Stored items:
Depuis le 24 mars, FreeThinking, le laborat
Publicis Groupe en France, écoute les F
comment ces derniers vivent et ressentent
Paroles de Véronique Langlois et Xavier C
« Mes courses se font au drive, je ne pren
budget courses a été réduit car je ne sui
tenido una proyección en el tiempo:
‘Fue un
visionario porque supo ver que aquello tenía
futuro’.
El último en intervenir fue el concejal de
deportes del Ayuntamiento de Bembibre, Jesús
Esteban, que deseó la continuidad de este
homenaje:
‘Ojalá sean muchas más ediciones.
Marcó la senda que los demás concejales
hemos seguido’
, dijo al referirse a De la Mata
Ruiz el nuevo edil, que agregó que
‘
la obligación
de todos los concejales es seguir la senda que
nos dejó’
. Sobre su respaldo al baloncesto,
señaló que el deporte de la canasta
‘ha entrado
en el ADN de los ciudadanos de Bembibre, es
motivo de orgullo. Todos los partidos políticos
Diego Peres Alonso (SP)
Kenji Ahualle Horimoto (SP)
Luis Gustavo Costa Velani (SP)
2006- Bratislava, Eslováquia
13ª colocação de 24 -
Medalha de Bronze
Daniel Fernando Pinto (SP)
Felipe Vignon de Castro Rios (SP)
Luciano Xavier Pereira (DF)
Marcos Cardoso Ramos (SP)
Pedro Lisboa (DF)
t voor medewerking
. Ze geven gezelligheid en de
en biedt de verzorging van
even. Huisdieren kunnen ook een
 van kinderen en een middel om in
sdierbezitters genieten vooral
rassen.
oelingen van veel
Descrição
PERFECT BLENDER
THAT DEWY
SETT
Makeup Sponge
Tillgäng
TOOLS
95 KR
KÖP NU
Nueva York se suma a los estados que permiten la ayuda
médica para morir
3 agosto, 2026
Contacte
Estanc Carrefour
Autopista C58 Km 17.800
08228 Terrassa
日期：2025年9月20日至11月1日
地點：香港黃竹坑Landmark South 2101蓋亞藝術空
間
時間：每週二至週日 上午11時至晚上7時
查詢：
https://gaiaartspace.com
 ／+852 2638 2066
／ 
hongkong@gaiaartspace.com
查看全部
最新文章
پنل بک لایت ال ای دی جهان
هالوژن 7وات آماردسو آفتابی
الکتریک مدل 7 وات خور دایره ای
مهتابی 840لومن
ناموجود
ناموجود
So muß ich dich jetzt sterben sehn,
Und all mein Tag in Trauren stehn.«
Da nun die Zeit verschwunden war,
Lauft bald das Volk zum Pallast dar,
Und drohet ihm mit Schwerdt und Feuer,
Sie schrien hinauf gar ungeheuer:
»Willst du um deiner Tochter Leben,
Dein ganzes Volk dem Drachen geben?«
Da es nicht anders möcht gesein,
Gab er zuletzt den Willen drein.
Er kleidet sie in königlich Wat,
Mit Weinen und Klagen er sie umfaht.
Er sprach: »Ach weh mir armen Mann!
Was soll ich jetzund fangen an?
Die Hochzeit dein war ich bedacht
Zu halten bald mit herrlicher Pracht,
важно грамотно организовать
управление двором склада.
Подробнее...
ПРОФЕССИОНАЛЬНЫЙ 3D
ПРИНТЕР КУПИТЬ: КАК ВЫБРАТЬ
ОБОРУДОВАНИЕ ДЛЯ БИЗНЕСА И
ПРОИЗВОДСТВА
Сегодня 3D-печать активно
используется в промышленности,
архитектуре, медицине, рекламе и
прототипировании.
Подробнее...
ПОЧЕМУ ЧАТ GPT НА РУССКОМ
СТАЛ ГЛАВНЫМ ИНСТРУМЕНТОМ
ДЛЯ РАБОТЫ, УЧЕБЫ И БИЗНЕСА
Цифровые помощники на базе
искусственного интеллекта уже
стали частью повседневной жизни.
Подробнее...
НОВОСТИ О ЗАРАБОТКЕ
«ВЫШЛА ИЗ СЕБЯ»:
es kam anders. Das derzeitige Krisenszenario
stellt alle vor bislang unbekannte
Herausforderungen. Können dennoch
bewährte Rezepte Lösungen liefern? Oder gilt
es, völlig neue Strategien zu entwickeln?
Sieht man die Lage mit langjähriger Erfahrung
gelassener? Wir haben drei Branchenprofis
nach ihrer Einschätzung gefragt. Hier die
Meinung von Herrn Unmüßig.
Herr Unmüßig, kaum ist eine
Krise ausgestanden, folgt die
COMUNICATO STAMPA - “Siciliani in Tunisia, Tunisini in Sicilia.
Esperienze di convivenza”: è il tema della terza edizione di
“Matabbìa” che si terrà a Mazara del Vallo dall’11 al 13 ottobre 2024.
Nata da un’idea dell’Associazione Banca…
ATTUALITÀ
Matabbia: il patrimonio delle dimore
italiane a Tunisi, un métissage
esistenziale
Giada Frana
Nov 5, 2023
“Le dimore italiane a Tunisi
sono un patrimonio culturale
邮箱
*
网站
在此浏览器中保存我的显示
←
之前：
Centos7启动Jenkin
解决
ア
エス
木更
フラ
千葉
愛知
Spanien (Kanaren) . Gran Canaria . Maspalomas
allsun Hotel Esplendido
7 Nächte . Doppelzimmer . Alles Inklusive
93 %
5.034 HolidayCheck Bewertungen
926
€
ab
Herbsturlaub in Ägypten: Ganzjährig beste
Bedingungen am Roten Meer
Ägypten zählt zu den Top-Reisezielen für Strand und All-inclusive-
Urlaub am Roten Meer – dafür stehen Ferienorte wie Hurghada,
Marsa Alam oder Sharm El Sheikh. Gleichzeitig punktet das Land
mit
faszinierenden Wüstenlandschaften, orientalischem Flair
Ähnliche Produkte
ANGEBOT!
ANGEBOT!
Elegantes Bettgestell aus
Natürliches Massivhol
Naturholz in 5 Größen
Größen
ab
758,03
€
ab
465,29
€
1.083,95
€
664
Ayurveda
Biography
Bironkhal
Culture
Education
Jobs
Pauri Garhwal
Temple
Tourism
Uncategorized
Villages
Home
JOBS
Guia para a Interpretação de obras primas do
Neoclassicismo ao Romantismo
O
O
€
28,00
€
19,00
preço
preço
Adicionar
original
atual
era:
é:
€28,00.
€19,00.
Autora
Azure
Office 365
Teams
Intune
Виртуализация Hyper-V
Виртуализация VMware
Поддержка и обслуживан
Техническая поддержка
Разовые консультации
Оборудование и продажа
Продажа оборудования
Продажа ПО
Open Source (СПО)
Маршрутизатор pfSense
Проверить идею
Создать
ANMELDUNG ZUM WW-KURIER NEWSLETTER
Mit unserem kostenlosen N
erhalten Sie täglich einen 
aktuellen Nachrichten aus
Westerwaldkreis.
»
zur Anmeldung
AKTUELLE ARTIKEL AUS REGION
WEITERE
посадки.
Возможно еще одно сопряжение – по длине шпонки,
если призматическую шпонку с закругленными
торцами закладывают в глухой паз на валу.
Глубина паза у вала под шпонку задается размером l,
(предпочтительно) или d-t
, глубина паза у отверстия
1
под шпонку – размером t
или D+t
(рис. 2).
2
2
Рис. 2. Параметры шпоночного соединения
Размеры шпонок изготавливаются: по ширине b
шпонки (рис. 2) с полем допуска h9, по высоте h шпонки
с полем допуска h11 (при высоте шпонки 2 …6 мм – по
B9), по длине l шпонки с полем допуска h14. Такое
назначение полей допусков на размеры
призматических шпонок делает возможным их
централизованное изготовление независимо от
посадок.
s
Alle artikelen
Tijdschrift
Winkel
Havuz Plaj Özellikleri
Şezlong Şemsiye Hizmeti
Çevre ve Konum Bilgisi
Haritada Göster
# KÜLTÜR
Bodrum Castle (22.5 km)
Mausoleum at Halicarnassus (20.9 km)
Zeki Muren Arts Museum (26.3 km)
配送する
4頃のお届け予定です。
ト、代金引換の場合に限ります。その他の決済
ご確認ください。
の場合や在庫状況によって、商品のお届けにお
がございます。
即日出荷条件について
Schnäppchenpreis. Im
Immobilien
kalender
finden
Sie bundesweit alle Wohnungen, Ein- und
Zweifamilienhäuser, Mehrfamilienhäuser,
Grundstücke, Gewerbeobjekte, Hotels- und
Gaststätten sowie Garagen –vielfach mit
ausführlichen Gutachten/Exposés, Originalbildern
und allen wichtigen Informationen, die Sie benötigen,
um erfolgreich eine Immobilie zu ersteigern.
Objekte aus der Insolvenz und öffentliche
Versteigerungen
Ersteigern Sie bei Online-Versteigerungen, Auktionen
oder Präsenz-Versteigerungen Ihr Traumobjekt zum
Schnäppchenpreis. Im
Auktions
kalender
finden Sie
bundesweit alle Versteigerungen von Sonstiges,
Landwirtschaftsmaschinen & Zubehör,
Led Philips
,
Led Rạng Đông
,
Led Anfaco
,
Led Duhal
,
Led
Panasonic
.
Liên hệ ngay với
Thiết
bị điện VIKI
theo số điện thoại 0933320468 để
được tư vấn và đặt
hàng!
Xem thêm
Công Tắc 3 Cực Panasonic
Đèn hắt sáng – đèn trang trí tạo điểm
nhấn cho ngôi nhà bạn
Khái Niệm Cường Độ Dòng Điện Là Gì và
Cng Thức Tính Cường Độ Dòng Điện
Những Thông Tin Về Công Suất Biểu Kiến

## Written task
Copy the listing from its first line through the line that has "señaló que el deporte de la canasta", swapping "senda" for "ruta" and leaving everything else unchanged.

## Written answer
Depuis le 24 mars, FreeThinking, le laborat
Publicis Groupe en France, écoute les F
comment ces derniers vivent et ressentent
Paroles de Véronique Langlois et Xavier C
« Mes courses se font au drive, je ne pren
budget courses a été réduit car je ne sui
tenido una proyección en el tiempo:
‘Fue un
visionario porque supo ver que aquello tenía
futuro’.
El último en intervenir fue el concejal de
deportes del Ayuntamiento de Bembibre, Jesús
Esteban, que deseó la continuidad de este
homenaje:
‘Ojalá sean muchas más ediciones.
Marcó la ruta que los demás concejales
hemos seguido’
, dijo al referirse a De la Mata
Ruiz el nuevo edil, que agregó que
‘
la obligación
de todos los concejales es seguir la ruta que
nos dejó’
. Sobre su respaldo al baloncesto,
señaló que el deporte de la canasta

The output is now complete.